There is a clear difference to the role of director in German and English productions, and as an experiment concentrating on Germany Gray hopes to embrace the greater freedoms that German direction affords over the playwright. “I’ve certainly got an ambition to try to get some of that German aesthetic into it, because when you see productions over there they are very different to the work we do over here. Here the director’s job is this sort of abstract, neutral conduit, whereas in Germany, the director is expected to make interventions.” Having previously been quoted as seeing his role as facilitator towards the playwright’s work, Gray is revising his own interpretations to introduce a more independent direction to February’s production. “I was trying to say that in a provocative way, but I’m so bored of that. Mark and I are old enough and know each other well enough to think there are other ways of doing it, and we’d like to explore that.”

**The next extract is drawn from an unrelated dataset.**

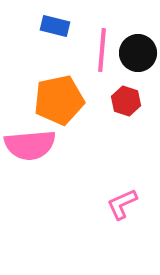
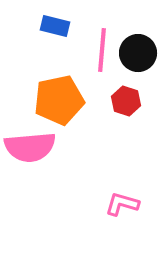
pink semicircle: moved 2 px down
pink L-shape: rotated 40 degrees clockwise
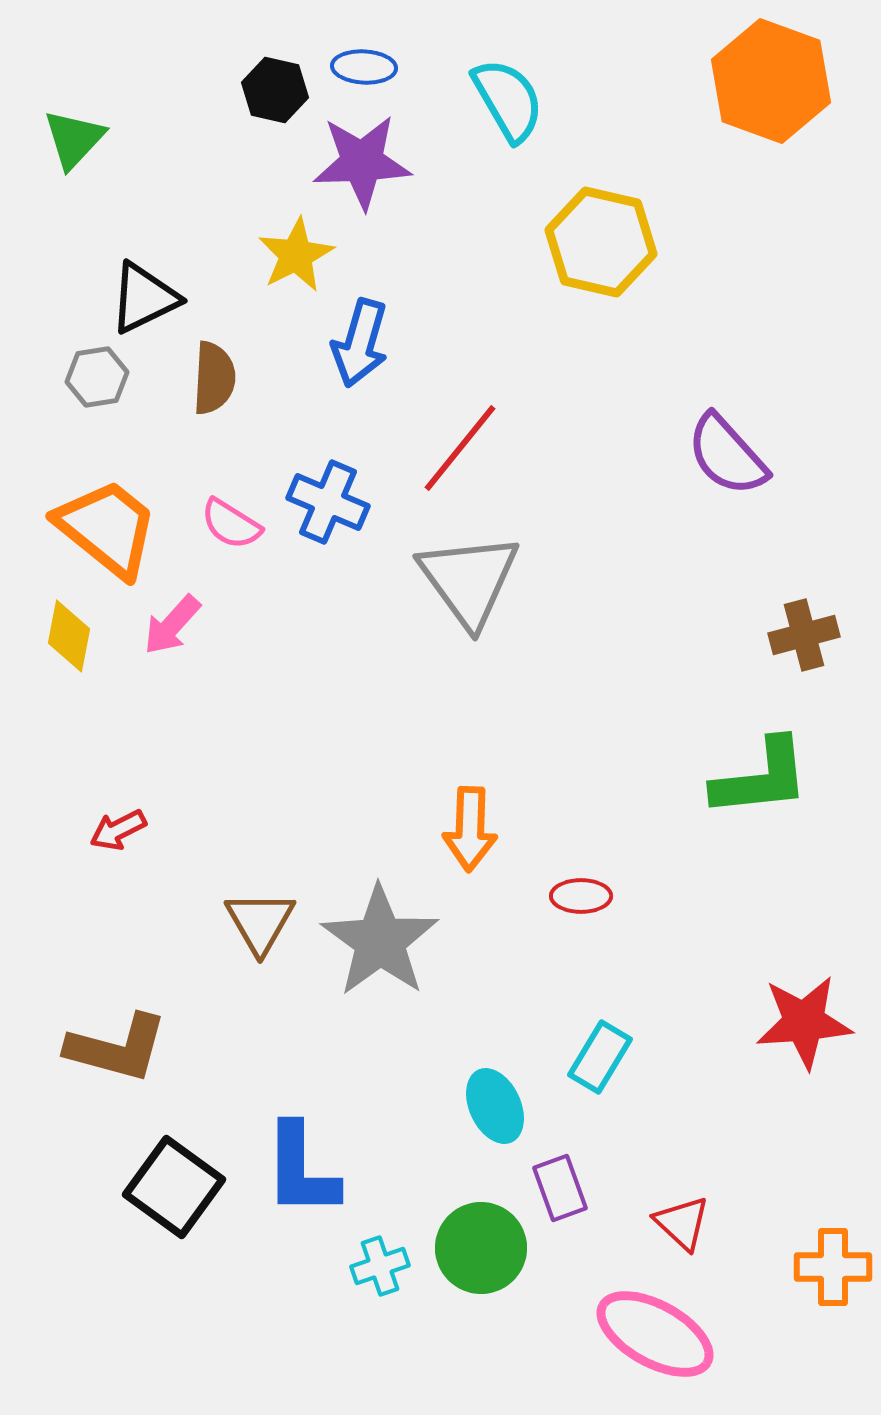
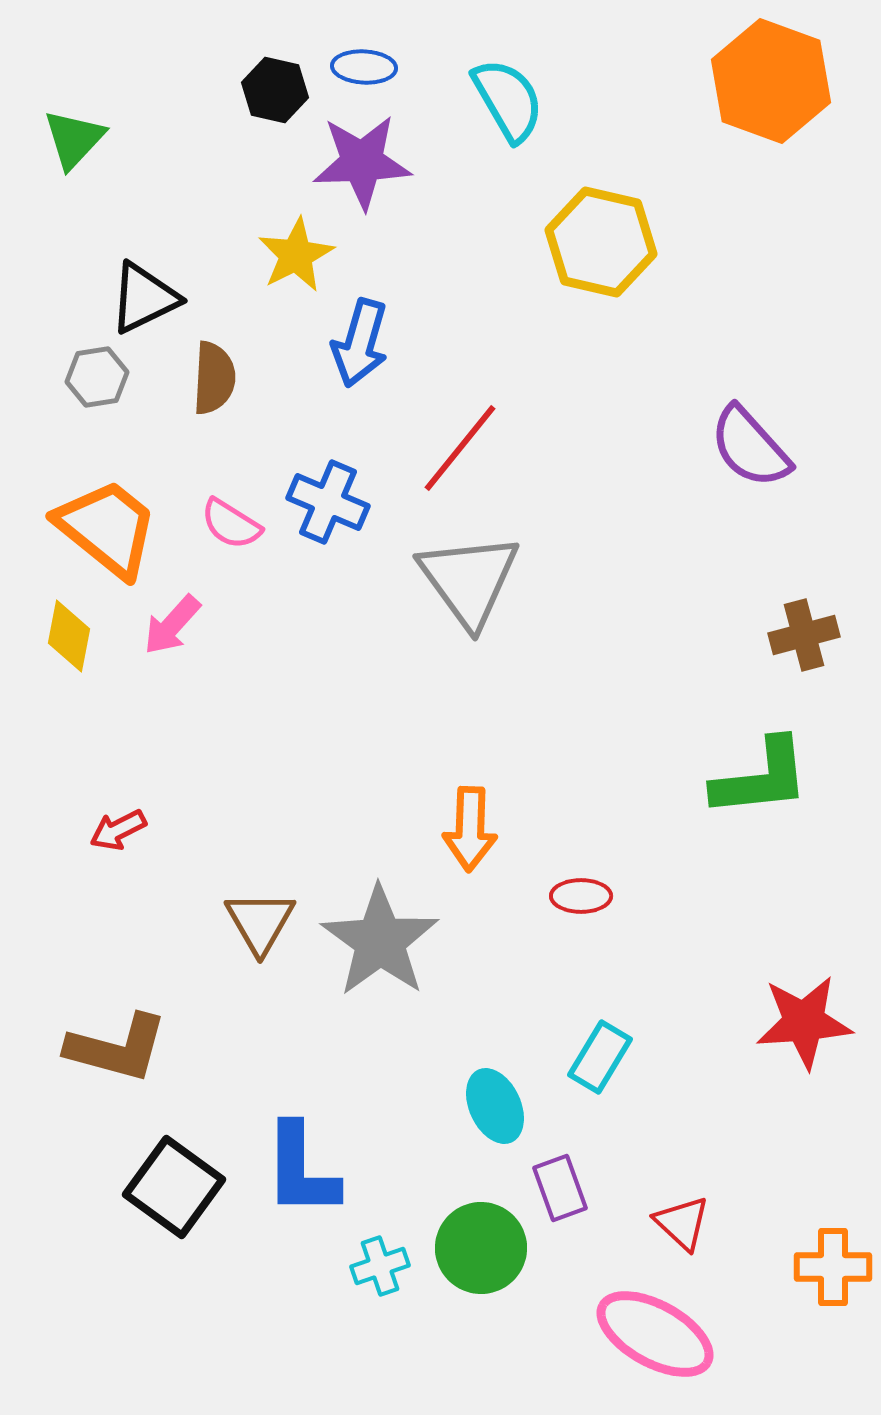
purple semicircle: moved 23 px right, 8 px up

The Off the Wall season, and its fellow anniversary projects around Europe showcase a collaboration between institutions, and Over There hopes to represent the ubiquitous nature of political experience. By exploring a very notable event, of which there is little comparison in Britain, Ravenhill and Gray feel that “the more specific it is about the German experience, the more chance perhaps it has of resonating about other things in England, like for example class.” The context through which this production has come to being has created an atmoshpere of real cross-cultural fraternisation and a European alliance. By alerting British theatre-goers to both the German existence and the German treatment of drama in the 21st century, Ravenhill and Gray’s work promises an exciting exposition of a familiar theme.

Over There, and Marius von Mayenburg’s The Stone was performed at the Royal Court alongside other events as part of the Off the Wall season from 25 February – 21 March 2009. www.royalcourttheatre.com.